Hay pocas cosas que me enciendan más que ver cómo se abusa del indefenso. Creo que por eso no soy capaz de perdonar a un pederasta. No es solo por el abuso sexual sino por el de la inocencia, por acabar con ella y convertir a la víctima en alguien incapaz de volver a creer en la buena fe de las personas.
Por la misma razón me repugnan quienes abusan de la confianza de los mayores: cuidadores que los despluman, familiares que se los camelan hasta sacarles los cuartos o vendedores que, sabiendo de su debilidad, se aprovechan de ellos.
En eso pienso cuando más conozco el asunto de las “preferentes” de los bancos, entre ellos, al parecer, Bankia. Las colocaban –dicen- sobre todo entre personas mayores y de baja cultura. De demostrarse eso exigiría a la Justicia que fuera especialmente dura con sentencias ejemplarizantes en defensa de los débiles, en este caso, las personas mayores.
Hace unos días, me paró al lado de casa una vecina de la calle para darme las gracias por una columna en la que renegaba del comportamiento de los bancos en estos años. Me dijo, para explicar su abordaje, que una amiga suya era víctima de las “preferentes” y, después de toda una vida ahorrando, ahora se veía con el agua al cuello y sin poder tocar ese dinero. Me encendió. Por ella y por miles como ella.

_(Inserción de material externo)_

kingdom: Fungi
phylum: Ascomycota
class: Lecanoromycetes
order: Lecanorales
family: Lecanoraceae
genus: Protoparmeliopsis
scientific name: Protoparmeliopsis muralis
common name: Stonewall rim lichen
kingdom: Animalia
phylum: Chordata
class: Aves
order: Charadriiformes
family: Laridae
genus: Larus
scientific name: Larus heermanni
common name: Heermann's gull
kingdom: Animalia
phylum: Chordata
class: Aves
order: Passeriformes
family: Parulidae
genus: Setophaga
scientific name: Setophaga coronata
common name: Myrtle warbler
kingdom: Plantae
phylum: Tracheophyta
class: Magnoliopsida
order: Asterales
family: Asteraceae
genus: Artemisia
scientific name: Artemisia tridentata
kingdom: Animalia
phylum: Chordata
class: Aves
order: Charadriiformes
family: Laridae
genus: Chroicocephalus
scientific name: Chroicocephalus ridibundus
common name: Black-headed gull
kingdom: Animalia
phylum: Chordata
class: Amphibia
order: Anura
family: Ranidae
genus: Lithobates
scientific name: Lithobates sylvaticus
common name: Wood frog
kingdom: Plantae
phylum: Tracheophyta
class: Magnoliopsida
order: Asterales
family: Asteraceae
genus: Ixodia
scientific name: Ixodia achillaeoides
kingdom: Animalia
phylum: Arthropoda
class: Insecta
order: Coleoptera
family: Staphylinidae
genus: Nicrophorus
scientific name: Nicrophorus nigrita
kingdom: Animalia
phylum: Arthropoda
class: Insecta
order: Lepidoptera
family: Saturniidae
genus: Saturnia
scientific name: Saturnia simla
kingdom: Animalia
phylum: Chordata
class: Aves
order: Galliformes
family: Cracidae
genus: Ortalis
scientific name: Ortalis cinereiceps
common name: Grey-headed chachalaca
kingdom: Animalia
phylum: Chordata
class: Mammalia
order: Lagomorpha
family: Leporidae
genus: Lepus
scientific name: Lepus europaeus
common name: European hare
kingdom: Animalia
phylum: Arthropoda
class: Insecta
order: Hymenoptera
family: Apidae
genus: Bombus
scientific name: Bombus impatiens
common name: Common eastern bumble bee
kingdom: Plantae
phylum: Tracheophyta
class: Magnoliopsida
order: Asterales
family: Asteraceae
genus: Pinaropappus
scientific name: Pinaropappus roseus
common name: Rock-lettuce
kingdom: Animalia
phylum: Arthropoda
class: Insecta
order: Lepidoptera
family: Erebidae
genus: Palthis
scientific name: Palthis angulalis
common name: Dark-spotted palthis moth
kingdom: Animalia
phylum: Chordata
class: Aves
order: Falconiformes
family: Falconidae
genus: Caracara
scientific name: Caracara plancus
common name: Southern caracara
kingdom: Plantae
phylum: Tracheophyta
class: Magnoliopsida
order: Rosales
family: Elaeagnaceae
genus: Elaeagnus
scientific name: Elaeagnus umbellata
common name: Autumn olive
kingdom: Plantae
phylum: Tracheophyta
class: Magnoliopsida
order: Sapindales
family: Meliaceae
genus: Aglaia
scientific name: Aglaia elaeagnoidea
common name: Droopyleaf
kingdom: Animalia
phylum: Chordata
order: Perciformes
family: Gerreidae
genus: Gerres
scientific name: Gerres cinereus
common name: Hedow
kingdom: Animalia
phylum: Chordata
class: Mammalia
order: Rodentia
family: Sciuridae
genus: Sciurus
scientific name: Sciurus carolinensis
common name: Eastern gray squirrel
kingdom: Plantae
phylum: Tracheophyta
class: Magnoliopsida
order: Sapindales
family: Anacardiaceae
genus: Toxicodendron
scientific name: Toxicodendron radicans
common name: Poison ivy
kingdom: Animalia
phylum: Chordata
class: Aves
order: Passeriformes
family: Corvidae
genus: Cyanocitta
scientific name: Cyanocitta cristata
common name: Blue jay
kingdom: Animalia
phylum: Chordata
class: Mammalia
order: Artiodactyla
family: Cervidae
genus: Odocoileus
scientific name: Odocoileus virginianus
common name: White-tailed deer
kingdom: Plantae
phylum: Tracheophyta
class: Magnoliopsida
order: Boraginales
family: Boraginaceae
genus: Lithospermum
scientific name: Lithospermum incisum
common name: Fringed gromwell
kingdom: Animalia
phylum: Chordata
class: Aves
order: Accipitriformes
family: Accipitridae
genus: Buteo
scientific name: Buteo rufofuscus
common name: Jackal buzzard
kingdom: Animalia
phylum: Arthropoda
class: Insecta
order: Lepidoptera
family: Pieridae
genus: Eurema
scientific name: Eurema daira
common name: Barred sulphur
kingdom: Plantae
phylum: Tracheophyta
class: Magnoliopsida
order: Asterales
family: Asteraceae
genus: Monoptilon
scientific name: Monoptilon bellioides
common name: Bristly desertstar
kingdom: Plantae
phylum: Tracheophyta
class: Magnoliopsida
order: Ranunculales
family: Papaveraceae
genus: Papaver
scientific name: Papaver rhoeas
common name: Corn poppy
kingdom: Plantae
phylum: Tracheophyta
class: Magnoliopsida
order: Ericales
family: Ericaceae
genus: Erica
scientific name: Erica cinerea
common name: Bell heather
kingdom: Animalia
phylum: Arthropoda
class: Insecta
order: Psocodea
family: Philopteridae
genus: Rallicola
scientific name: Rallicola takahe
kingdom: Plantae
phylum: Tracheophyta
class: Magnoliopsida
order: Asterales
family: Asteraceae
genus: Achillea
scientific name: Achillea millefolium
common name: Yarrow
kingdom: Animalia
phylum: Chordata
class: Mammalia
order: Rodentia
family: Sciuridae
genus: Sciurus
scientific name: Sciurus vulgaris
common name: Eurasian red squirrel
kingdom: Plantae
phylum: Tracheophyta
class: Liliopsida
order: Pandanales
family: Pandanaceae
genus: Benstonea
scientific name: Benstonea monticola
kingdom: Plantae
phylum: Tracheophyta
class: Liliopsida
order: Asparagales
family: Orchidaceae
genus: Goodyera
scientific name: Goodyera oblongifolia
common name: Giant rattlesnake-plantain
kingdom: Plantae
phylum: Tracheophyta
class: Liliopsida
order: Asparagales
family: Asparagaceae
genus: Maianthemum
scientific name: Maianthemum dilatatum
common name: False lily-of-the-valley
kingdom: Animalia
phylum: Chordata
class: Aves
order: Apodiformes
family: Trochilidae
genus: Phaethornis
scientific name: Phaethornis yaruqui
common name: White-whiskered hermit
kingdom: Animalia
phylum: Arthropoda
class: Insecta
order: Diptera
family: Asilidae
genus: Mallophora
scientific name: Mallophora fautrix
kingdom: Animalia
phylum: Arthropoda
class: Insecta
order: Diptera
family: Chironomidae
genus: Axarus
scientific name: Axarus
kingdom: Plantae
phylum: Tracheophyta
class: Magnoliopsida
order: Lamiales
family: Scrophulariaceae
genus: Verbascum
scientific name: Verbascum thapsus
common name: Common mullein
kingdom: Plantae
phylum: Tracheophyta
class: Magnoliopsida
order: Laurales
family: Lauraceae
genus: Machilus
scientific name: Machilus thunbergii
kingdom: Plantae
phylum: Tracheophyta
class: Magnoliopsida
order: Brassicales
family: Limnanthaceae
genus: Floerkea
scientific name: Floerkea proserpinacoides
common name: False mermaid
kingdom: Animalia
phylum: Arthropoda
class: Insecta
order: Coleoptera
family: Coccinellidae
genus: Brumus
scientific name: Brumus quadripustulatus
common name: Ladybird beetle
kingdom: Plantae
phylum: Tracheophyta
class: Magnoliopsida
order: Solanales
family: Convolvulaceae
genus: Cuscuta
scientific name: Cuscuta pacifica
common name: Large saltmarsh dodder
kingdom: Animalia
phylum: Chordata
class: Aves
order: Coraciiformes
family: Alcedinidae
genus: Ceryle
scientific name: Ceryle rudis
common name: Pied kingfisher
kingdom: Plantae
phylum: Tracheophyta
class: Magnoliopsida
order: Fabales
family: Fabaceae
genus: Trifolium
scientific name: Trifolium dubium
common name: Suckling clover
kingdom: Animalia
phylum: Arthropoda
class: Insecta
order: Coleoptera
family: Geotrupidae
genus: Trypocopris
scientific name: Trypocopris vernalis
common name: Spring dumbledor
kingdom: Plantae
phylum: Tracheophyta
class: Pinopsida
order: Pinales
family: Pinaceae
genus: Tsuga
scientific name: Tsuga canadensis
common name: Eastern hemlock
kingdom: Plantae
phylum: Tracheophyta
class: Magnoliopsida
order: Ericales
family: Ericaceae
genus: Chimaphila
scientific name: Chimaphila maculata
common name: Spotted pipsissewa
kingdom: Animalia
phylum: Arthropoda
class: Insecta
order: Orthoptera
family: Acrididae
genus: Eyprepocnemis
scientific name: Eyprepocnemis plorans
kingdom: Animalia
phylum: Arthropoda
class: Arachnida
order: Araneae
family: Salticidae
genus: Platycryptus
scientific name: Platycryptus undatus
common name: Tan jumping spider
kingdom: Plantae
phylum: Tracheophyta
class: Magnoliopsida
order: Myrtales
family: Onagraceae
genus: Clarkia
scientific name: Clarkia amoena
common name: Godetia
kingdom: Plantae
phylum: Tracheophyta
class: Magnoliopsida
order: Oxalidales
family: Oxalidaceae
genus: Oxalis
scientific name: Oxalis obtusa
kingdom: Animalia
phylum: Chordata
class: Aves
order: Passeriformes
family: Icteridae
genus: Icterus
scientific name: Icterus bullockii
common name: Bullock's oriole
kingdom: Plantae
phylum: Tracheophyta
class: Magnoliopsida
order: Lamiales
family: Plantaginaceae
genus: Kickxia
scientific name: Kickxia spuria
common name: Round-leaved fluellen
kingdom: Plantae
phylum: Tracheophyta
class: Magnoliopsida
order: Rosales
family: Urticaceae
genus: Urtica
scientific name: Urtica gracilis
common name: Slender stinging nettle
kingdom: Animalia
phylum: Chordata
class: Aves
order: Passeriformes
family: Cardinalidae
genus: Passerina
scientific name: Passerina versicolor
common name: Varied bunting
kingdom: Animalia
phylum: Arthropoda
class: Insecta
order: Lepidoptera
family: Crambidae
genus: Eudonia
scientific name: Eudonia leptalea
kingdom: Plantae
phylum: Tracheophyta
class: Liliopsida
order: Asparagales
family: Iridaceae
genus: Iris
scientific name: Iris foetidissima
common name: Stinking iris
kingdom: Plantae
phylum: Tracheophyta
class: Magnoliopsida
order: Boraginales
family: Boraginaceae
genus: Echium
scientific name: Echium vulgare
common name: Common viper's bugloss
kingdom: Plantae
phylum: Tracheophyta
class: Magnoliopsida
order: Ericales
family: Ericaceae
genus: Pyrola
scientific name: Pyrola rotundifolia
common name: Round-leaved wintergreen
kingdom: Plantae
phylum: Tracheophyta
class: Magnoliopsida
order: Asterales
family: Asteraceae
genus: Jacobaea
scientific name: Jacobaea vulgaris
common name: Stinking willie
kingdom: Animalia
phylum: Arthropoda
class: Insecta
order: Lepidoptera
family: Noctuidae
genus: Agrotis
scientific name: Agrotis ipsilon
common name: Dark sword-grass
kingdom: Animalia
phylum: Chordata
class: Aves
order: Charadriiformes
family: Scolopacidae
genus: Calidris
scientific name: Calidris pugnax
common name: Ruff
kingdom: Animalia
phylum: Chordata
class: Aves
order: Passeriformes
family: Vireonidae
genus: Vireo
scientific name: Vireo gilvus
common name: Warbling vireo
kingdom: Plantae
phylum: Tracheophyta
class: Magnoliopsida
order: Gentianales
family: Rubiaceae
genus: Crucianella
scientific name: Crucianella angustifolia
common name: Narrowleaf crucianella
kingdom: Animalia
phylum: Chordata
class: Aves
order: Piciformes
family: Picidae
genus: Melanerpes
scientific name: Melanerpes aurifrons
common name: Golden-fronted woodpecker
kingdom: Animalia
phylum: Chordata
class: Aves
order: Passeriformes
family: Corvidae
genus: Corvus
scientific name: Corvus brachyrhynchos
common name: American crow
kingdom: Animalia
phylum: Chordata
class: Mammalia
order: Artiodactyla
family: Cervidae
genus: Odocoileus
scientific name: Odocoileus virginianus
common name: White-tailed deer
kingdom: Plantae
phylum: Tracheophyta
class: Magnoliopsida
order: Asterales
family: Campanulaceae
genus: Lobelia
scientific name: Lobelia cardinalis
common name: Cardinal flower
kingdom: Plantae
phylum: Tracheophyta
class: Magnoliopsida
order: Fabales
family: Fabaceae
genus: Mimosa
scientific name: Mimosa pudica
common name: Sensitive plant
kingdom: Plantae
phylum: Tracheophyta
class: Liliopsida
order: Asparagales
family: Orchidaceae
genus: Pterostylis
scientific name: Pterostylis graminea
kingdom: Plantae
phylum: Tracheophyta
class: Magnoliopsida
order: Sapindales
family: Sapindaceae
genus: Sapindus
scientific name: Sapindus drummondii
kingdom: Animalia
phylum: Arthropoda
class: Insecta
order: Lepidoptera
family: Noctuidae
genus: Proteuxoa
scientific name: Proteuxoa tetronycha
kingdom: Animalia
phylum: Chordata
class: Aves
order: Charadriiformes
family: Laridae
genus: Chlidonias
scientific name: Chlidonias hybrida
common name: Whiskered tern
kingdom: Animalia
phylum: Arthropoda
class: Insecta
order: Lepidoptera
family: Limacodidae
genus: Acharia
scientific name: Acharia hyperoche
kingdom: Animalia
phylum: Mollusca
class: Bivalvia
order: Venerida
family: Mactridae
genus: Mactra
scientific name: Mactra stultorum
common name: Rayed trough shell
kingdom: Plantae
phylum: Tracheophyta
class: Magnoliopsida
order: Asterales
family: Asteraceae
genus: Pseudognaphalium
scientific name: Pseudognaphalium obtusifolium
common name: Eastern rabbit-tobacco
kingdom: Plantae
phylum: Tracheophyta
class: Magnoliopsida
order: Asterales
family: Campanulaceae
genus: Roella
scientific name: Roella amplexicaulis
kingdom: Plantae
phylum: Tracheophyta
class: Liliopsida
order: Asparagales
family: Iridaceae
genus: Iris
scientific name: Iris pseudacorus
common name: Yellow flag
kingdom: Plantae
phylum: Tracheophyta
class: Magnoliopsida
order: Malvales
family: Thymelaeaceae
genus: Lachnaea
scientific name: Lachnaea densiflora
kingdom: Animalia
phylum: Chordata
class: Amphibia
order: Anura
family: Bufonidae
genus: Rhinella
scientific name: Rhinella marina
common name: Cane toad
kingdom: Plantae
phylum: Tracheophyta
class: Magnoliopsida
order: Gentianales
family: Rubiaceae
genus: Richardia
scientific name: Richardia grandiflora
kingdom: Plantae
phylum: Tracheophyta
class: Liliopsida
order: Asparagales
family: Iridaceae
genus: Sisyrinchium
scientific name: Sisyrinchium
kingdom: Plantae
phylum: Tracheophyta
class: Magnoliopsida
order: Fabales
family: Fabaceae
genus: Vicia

Ocurre lo mismo con los ancianos que han avalado a sus hijos en hipotecas imposibles. Alguien debía haberles dicho a esos jóvenes que con un sueldo de 1000 euros, y no fijo, no podían comprometerse a pagar 600 de hipoteca todos los meses. No lo hicieron y aceptaron el piso de los padres como aval. Esos padres que han ido guardando poquito a poco y ahora no tienen nada.
Me niego, pues, a aceptar que no se les pueda defender de esos carroñeros. Sobre todo porque sentirse timado es malo siempre, pero a esa edad en la que uno cree que ya no controla su vida, es terrible. Y abusar de ellos es inhumano.